Family Of Oscar Grant Wants Fruitvale Station Renamed In His Honor, BART Director Asks The Public If That's Appropriate
Oscar Grant was killed on New Years Day in 2009.
December 07, 2018 at 10:00 pm
The family of Oscar Grant, who was killed at a BART train station by police almost a decade ago, would like the station to be renamed in his honor.
Grant’s relatives appeared in front of BART’s Board of Directors on Thursday to make their case. The family wants Fruitvale Station in Oakland, California, to become Fruitvale-Grant station.
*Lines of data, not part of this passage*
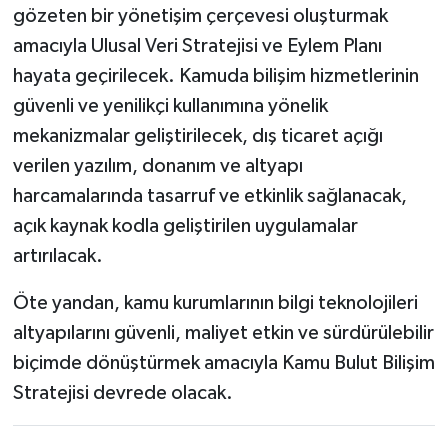
gözeten bir yönetişim çerçevesi oluşturmak
amacıyla Ulusal Veri Stratejisi ve Eylem Planı
hayata geçirilecek. Kamuda bilişim hizmetlerinin
güvenli ve yenilikçi kullanımına yönelik
mekanizmalar geliştirilecek, dış ticaret açığı
verilen yazılım, donanım ve altyapı
harcamalarında tasarruf ve etkinlik sağlanacak,
açık kaynak kodla geliştirilen uygulamalar
artırılacak.
Öte yandan, kamu kurumlarının bilgi teknolojileri
altyapılarını güvenli, maliyet etkin ve sürdürülebilir
biçimde dönüştürmek amacıyla Kamu Bulut Bilişim
Stratejisi devrede olacak.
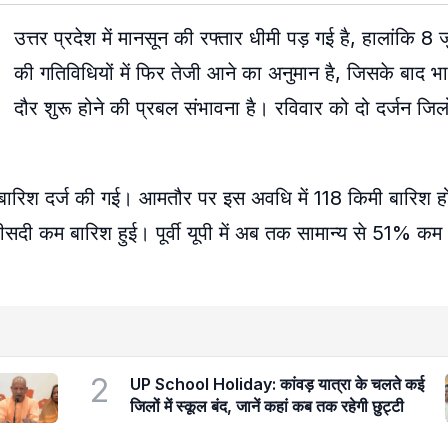
उत्तर प्रदेश में मानसून की रफ्तार धीमी पड़ गई है, हालांकि 8 
की गतिविधियों में फिर तेजी आने का अनुमान है, जिसके बाद भ
दौर शुरू होने की प्रबल संभावना है। रविवार को दो दर्जन जिलों 
बारिश दर्ज की गई। आमतौर पर इस अवधि में 118 किमी बारिश ह
फीसदी कम बारिश हुई। पूर्वी यूपी में अब तक सामान्य से 51% कम
2
UP School Holiday: कांवड़ यात्रा के चलते कई
जिलों में स्कूल बंद, जानें कहां कब तक रहेगी छुट्टी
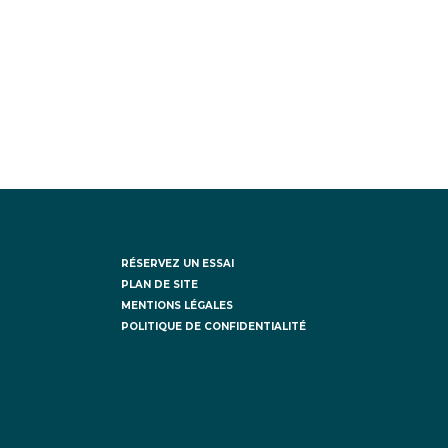
RÉSERVEZ UN ESSAI
PLAN DE SITE
MENTIONS LÉGALES
POLITIQUE DE CONFIDENTIALITÉ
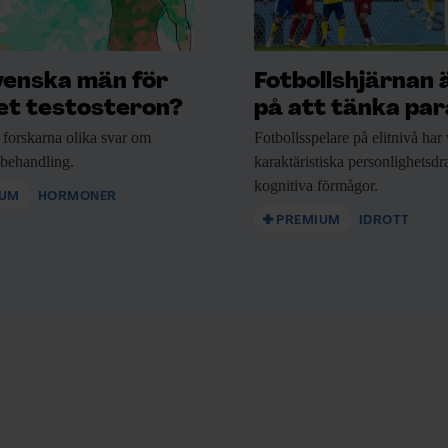
venska män för
Fotbollshjärnan 
t testosteron?
på att tänka para
 forskarna
olika svar om
Fotbollsspelare på elitnivå
har 
nbehandling.
karaktäristiska personlighetsd
kognitiva förmågor.
IUM
HORMONER
PREMIUM
IDROTT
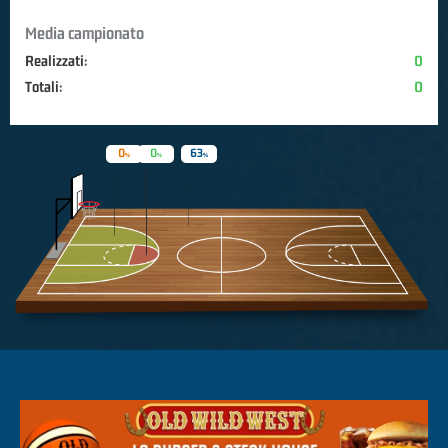
Media campionato
Realizzati:
0
Totali:
0
0
0
63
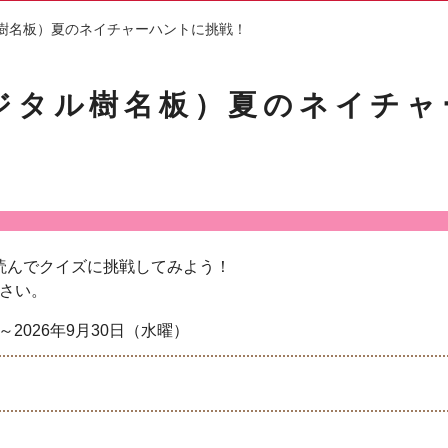
樹名板）夏のネイチャーハントに挑戦！
ジタル樹名板）夏のネイチャ
読んでクイズに挑戦してみよう！
さい。
～2026年9月30日（水曜）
Grant was killed on New Years Day in 2009 after he was detained following a fight in Fruitvale Station. BART police officer Johannes Mehserle shot and killed the 21-year-old while he was pinned down by another officer. Mehserle said he mistook his handgun for a taser during the incident. He was convicted of involuntary manslaughter and sentenced to two years in prison. Mehserle was released in June 2011 after serving 11 months, according to NBC News.
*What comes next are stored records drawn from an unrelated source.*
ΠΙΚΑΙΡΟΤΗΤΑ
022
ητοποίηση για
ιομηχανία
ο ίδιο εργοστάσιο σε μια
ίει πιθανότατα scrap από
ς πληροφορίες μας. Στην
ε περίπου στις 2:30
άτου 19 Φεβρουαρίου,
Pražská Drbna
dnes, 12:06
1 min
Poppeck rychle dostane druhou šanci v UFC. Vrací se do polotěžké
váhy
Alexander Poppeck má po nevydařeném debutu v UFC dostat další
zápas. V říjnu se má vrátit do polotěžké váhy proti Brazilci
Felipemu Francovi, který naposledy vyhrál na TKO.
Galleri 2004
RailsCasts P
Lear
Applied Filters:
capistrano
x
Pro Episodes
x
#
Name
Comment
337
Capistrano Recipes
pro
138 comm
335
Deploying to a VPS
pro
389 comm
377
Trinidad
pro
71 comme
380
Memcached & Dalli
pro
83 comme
"It would be an atonement; it would be part of BART saying yes this happened here, we vow that it won't happen again and we vow to work with the communities and ensure that all people are treated equally," Wanda Johnson, Oscar Grant's mother, told ABC17.
The family hoped the name change would commemorate Grant’s death, but it might be a long shot.
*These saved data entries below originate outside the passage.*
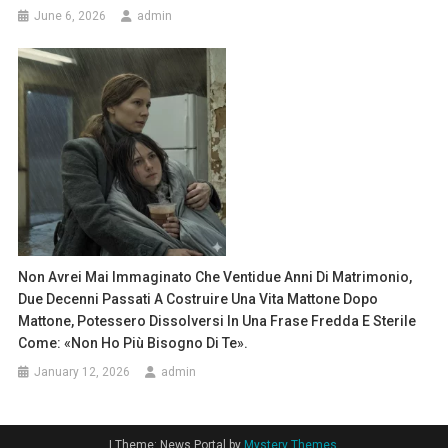
June 6, 2026
admin
Non Avrei Mai Immaginato Che Ventidue Anni Di Matrimonio,
Due Decenni Passati A Costruire Una Vita Mattone Dopo
Mattone, Potessero Dissolversi In Una Frase Fredda E Sterile
Come: «Non Ho Più Bisogno Di Te».
January 12, 2026
admin
|
Theme: News Portal by
Mystery Themes
.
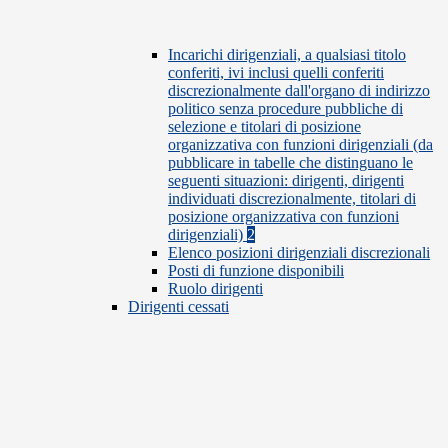
Incarichi dirigenziali, a qualsiasi titolo
conferiti, ivi inclusi quelli conferiti
discrezionalmente dall'organo di indirizzo
politico senza procedure pubbliche di
selezione e titolari di posizione
organizzativa con funzioni dirigenziali (da
pubblicare in tabelle che distinguano le
seguenti situazioni: dirigenti, dirigenti
individuati discrezionalmente, titolari di
posizione organizzativa con funzioni
dirigenziali)
2
Elenco posizioni dirigenziali discrezionali
Posti di funzione disponibili
Ruolo dirigenti
Dirigenti cessati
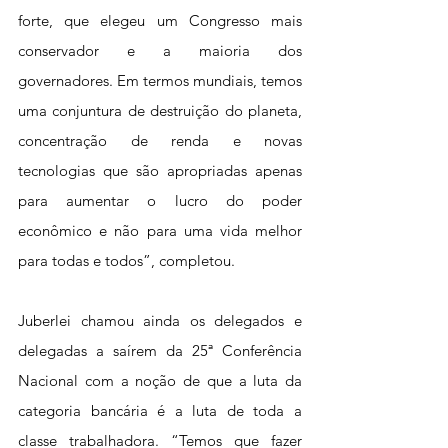
forte, que elegeu um Congresso mais 
conservador e a maioria dos 
governadores. Em termos mundiais, temos 
uma conjuntura de destruição do planeta, 
concentração de renda e novas 
tecnologias que são apropriadas apenas 
para aumentar o lucro do poder 
econômico e não para uma vida melhor 
para todas e todos”, completou.
Juberlei chamou ainda os delegados e 
delegadas a saírem da 25ª Conferência 
Nacional com a noção de que a luta da 
categoria bancária é a luta de toda a 
classe trabalhadora. “Temos que fazer 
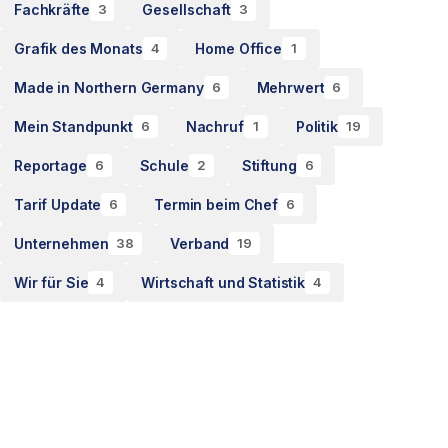
Fachkräfte
Gesellschaft
3
3
Grafik des Monats
Home Office
4
1
Made in Northern Germany
Mehrwert
6
6
Mein Standpunkt
Nachruf
Politik
6
1
19
Reportage
Schule
Stiftung
6
2
6
Tarif Update
Termin beim Chef
6
6
Unternehmen
Verband
38
19
Wir für Sie
Wirtschaft und Statistik
4
4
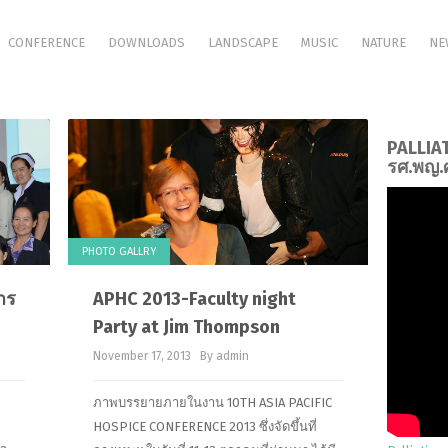
CONFERENCE
DOWNLOADS
LANDSCAPE
MUSIC
NATURE
NE
PALLIA
รศ.พญ.ศ
PHOTO GALLRY
าร
APHC 2013-Faculty night
November 17, 2013
By admin
ภาพบรรยายภายในงาน 10TH ASIA PACIFIC
HOSPICE CONFERENCE 2013 ซึ่งจัดขึ้นที่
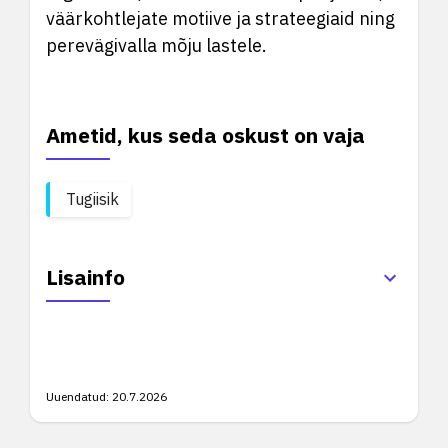
väärkohtlejate motiive ja strateegiaid ning
perevägivalla mõju lastele.
Ametid, kus seda oskust on vaja
Tugiisik
Lisainfo
Uuendatud:
20.7.2026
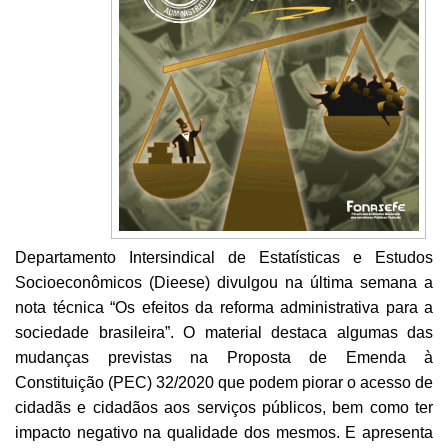
Departamento Intersindical de Estatísticas e Estudos
Socioeconômicos (Dieese) divulgou na última semana a
nota técnica “Os efeitos da reforma administrativa para a
sociedade brasileira”. O material destaca algumas das
mudanças previstas na Proposta de Emenda à
Constituição (PEC) 32/2020 que podem piorar o acesso de
cidadãs e cidadãos aos serviços públicos, bem como ter
impacto negativo na qualidade dos mesmos. E apresenta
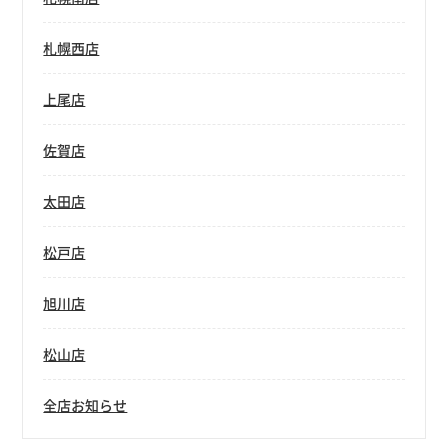
札幌西店
上尾店
佐賀店
太田店
松戸店
旭川店
松山店
全店お知らせ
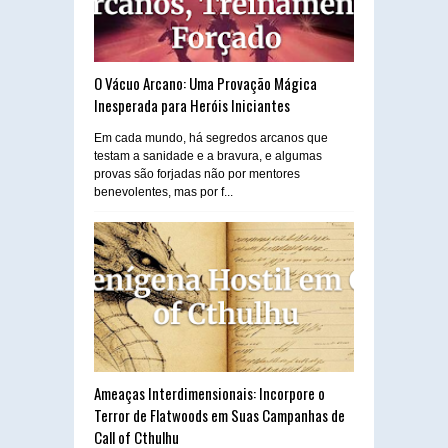
O Vácuo Arcano: Uma Provação Mágica
Inesperada para Heróis Iniciantes
Em cada mundo, há segredos arcanos que
testam a sanidade e a bravura, e algumas
provas são forjadas não por mentores
benevolentes, mas por f...
Ameaças Interdimensionais: Incorpore o
Terror de Flatwoods em Suas Campanhas de
Call of Cthulhu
BART spokeswoman Alicia Trost said the name change isn’t going to happen and plugged a mural BART commissioned to honor Oscar Grant.
"Our policy is stations cannot be named after individuals; it has to be tied to a location. So it is location based. What we are doing, and we are working closely with the family, is BART has commissioned a mural, and it's going to go up at the Fruitvale station. It's going to honor Oscar Grant," Trost said.
The mural is still in the planning stages but has already caused some controversy. BART Board Director Debora Allen angered Grant’s family after she asked for opinions of the project and station renaming on her Facebook page, according to The San Francisco Chronicle.
“Should BART ever memorialize or name stations after individuals?” Allen inquired to followers. “Your thoughts?”
She later deleted the post.
“I am totally offended, Ms. Allen,” Johnson told her during the meeting. “I think you did this for your own motive to divide communities further — for racial motives.” Johnson plans to show up to every board meeting until Allen resigns.
Allen apologized but tried to justify the post.
“I often ask questions of my followers and of the public,” Allen said. “My intent was to talk about policy, and there was no hidden motive to divide people.”
In addition to the station renaming and mural, the family wants a plaque erected at the station and the bus side street to be renamed for Grant. Cephus Johnson, Grant’s uncle, submitted paperwork for the changes on Thursday.
“Oscar Grant has positively impacted the lives of a nation and the world,” Cephus wrote in the documents.